High Court to decide legality

A knotty issue: Married in India, divorced abroad


The case before the court pertains to a 37-year-old marriage of Girish and Lata Mehta.
The couple tied the knot way back in 1972. A few years later, Girish moved to the United States, while Lata and their son stayed in India. They visited him in the US occasionally.
The relations between the couple soured ten years after the marriage, and Girish applied for divorce to a court in Illinois while Lata was in India.

He told the US court that he did not know his wife’s whereabouts. The court granted him divorce in 1983, when he was still an Indian citizen.

Later, in 1988 he attained US citizenship. Girish then wedded for the second time. In 1996, Lata moved a lower court here, initiating criminal proceedings against him for bigamy, which is an offence under the Indian Penal Code (IPC).

Following this, Girish filed a petition before the Bombay High Court, seeking to quash the proceedings for bigamy.  Justice Abhay Oka, who heard the final arguments on Girish’s petition early this week, asked the lawyers: “Can the US court dissolve marriage solmenised under Hindu Marriage Act?”

Lata’s lawyer Abad Ponda pointed out that a family court in Mumbai held divorce granted by US court invalid in 2003. Justice Oka has now reserved the judgement.



'Mangalsutra'  not must

Madurai, PTI:  A woman’s 21-year legal quest to prove that she was married bore fruit with a Madras High Court bench here upholding the validity of her wedding saying it was not mandatory for the groom to tie a ‘mangalsutra’ around the bride’s neck to prove a marriage between Hindus.

“It is not mandatory for the groom to tie mangalsutra around the bride’s neck to prove a marriage between Hindus.
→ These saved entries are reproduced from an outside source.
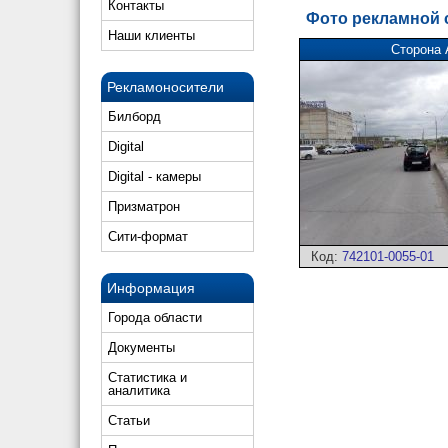
Контакты
Фото рекламной
Наши клиенты
Сторона 
Рекламоносители
Билборд
Digital
Digital - камеры
Призматрон
Сити-формат
Код:
742101-0055-01
Информация
Города области
Документы
Статистика и
аналитика
Статьи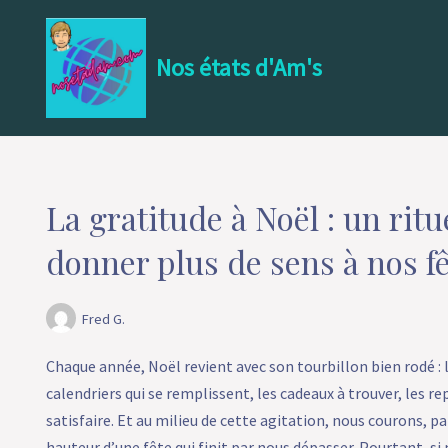
Aller
Nos états d'Am's
au
contenu
La gratitude à Noël : un rit
donner plus de sens à nos f
Fred G.
Chaque année, Noël revient avec son tourbillon bien rodé : l
calendriers qui se remplissent, les cadeaux à trouver, les re
satisfaire. Et au milieu de cette agitation, nous courons, par
hauteur d’une fête qui finit par nous dépasser. Pourtant, si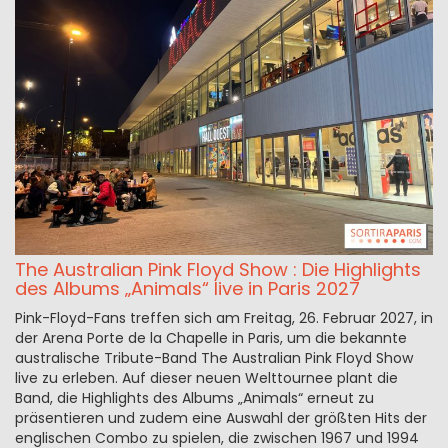
The Australian Pink Floyd Show : Die Highlights
des Albums „Animals“ live in Paris 2027
Pink-Floyd-Fans treffen sich am Freitag, 26. Februar 2027, in
der Arena Porte de la Chapelle in Paris, um die bekannte
australische Tribute-Band The Australian Pink Floyd Show
live zu erleben. Auf dieser neuen Welttournee plant die
Band, die Highlights des Albums „Animals“ erneut zu
präsentieren und zudem eine Auswahl der größten Hits der
englischen Combo zu spielen, die zwischen 1967 und 1994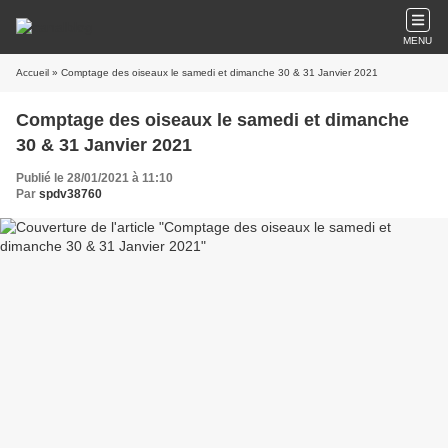
MENU
Accueil
» Comptage des oiseaux le samedi et dimanche 30 & 31 Janvier 2021
Comptage des oiseaux le samedi et dimanche
30 & 31 Janvier 2021
Publié le 28/01/2021 à 11:10
Par
spdv38760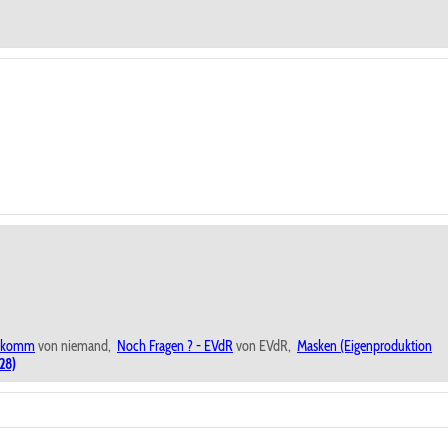
i.komm
von niemand,
Noch Fragen ? - EVdR
von EVdR,
Masken (Eigenproduktion
28)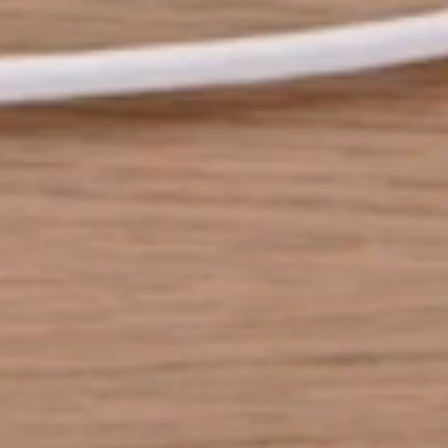
anmel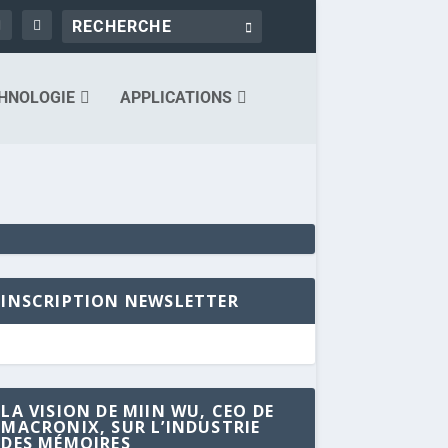
HNOLOGIE
APPLICATIONS
INSCRIPTION NEWSLETTER
LA VISION DE MIIN WU, CEO DE
MACRONIX, SUR L’INDUSTRIE
DES MÉMOIRES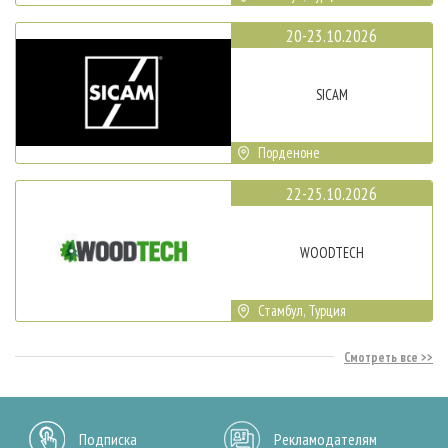
20-23.10.2026
SICAM
Порденоне
22-25.10.2026
WOODTECH
Стамбул, Турция
Смотреть все
Подписка
Рекламодателям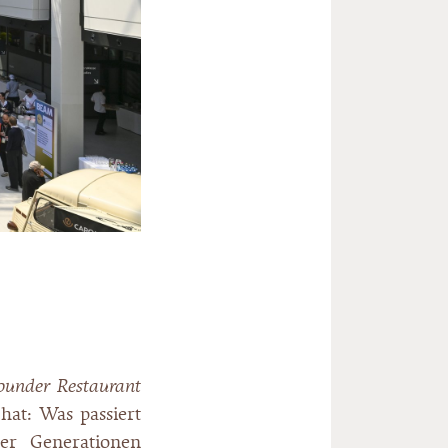
Founder Restaurant
 hat: Was passiert
ber Generationen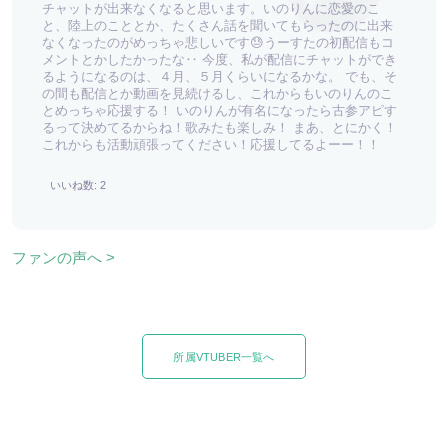
チャットが出来なくなると思います。いのりんに恋愛のこ
と、陸上のこととか、たくさん話を聞いてもらったのに出来
なくなったのがめっちゃ悲しいです😓うーすたの初配信もコ
メントとかしたかったな‥ 今度、私が配信にチャットができ
るようになるのは、４月、５月くらいになるかな。 でも、そ
の間も配信とか動画を見続けるし、これからもいのりんのこ
とめっちゃ応援する！ いのりんが有名になったら古参アピす
るって決めてるからね！歌みたも楽しみ！ まあ、とにかく！
これからも活動頑張ってください！応援してるよーー！！
いいね数: 2
ファンの声へ >
所属VTUBER一覧へ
It is sufficient to prove solemnisation of marriage in any recognised form as per the Hindu Marriage Act Section 7,” Justice M M Sundresh said, dismissing an appeal challenging a lower court order upholding the marriage validity.

According to the woman, her marriage with Kaladhar was solemnised on December 13, 1987 at a local temple after she became pregnant.

She alleged that her husband harassed her for dowry and deserted her five months later. Her baby also died during delivery on July 6, 1988, she claimed.

The woman then filed a case seeking a declaration that that she was the legally wedded wife of the appellant.

The lower court decree upheld the validity of the marriage in 1998.